Puis, nous aborderons plus précisément ce processus d’affirmation, celui de la Bejahung, que Freud élabore très précisément en 1925 en son texte sur « La négation » : cela pourrait paraître paradoxal, mais en fait révèle indissociabilité de l’affirmation d’avec le fantasme et ses formules de contradiction et de négations des perceptions. Ce processus d’affirmation est ce qui mène soit à un renoncement face à l’épreuve de la réalité, soit à une affirmation en conscience, une reconnaissance : « là où ça était, je est advenu », au sens de la connaissance dans l’inconscient. Mais, au-delà de ce processus, une des conséquences en est le déplacement même du sujet.

Enfin, nous tenterons d’appliquer cette compréhension de l’affirmation à la question de la reconnaissance des trois inconscients, en en suivant le mouvement perlaboratif de Freud, qui est le parcours que nous faisons ou avons à faire. Cheminement qui nous enseigne aussi certaines choses quant aux lieux mêmes de notre écoute, puisque la question du système Perception-Conscience y joue à plein, tant du côté du patient que de l’analyste. Ce parcours viendrait ainsi indiquer quelque chose quant à nos « crypto-Freud » personnels, soit nos lieux de fixation à un temps de l’œuvre et non à la globalité du trajet, ce qui pourrait déterminer un type d’écoute, ou du moins le révéler.
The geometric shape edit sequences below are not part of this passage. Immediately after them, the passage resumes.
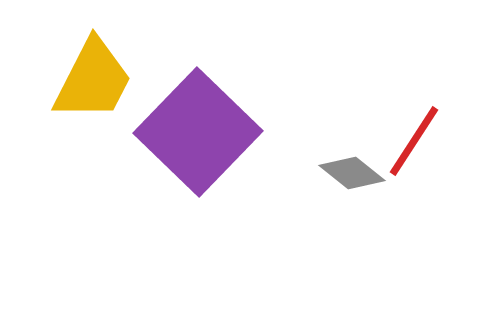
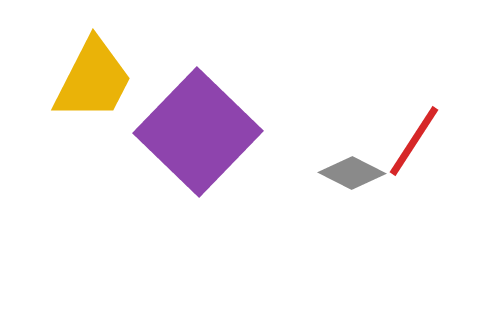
gray diamond: rotated 12 degrees counterclockwise
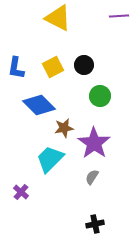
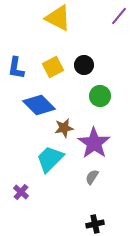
purple line: rotated 48 degrees counterclockwise
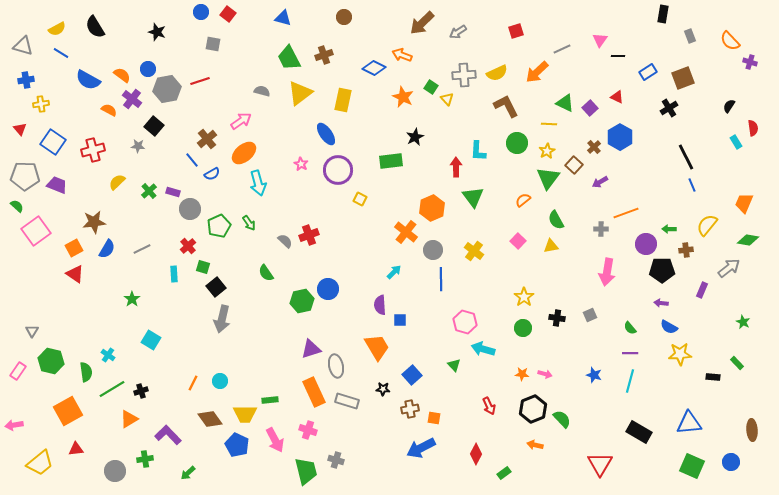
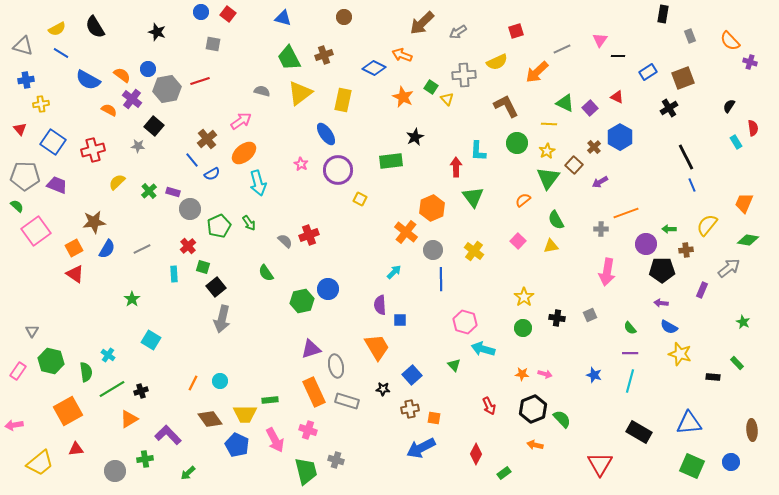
yellow semicircle at (497, 73): moved 11 px up
yellow star at (680, 354): rotated 20 degrees clockwise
Ceci s’illustrerait, par exemple, de l’emploi bien plus fréquent de la première topique, plutôt que de la seconde.

Ainsi, lire Freud n’est pas tant affaire d’y faire retour comme spécificité d’une psychanalyse « à la française », mais bien le lieu de la mise en chantier, sans cesse, du travail de perlaboration et du processus d’affirmation, en chaque lecteur, de ses perceptions, d’une épreuve de réalité, et de la reconnaissance consciente de ce qui l’anime.

[1] Freud S., « Le moi et le ça », OCF-P., XVI, PUF 1991, p. 260.

[2] Voir par exemple dans le chapitre VII la section II sur « la régression », Interprétation des rêves, p. 453 sq.

[3] Le fourvoiement biologisant de la sexualité chez Freud, Les empêcheurs de tourner en rond, 1993, p. 7.

[4] Granoff W., Filiations, Paris, Éditions de Minuit, 1975, p. 34.

[5] Métaphore de Goethe, in Les affinités électives : à la manière des câbles de la marine britannique, un fil rouge lui est intimement incorporé pour signaler son appartenance à la Couronne, fil qu’on ne pourrait détacher sans défaire l’unité et la solidité des câbles.

[6] Rapporté par Boutot A., in Heidegger, coll. « Que sais-je? », Paris, PUF 1989, p. 17.

[7] Heidegger M., « Le chemin de campagne » (Der Ferweld), Questions III & IV, collection Tel, Gallimard 1990.

[8] Cf, par exemple, Lao T’seu, Tao Te King, Paris, Gallimard 1967.

[9] Platon, Timée, (48-b), Garnier-Flammarion, 1969; voir infra, le chapitre sur « La cause errante ».

[10] Freud S., p. XII de l’avant – propos à la seconde édition des Études sur l’hystérie, Paris, PUF 1971.

[11] Freud S., Gallimard 1993, p. 191.

[12] Résultats, idées, problèmes, I, PUF 1984, p. 209.

[13] Pontalis J. B., La force d’attraction, Seuil 1990.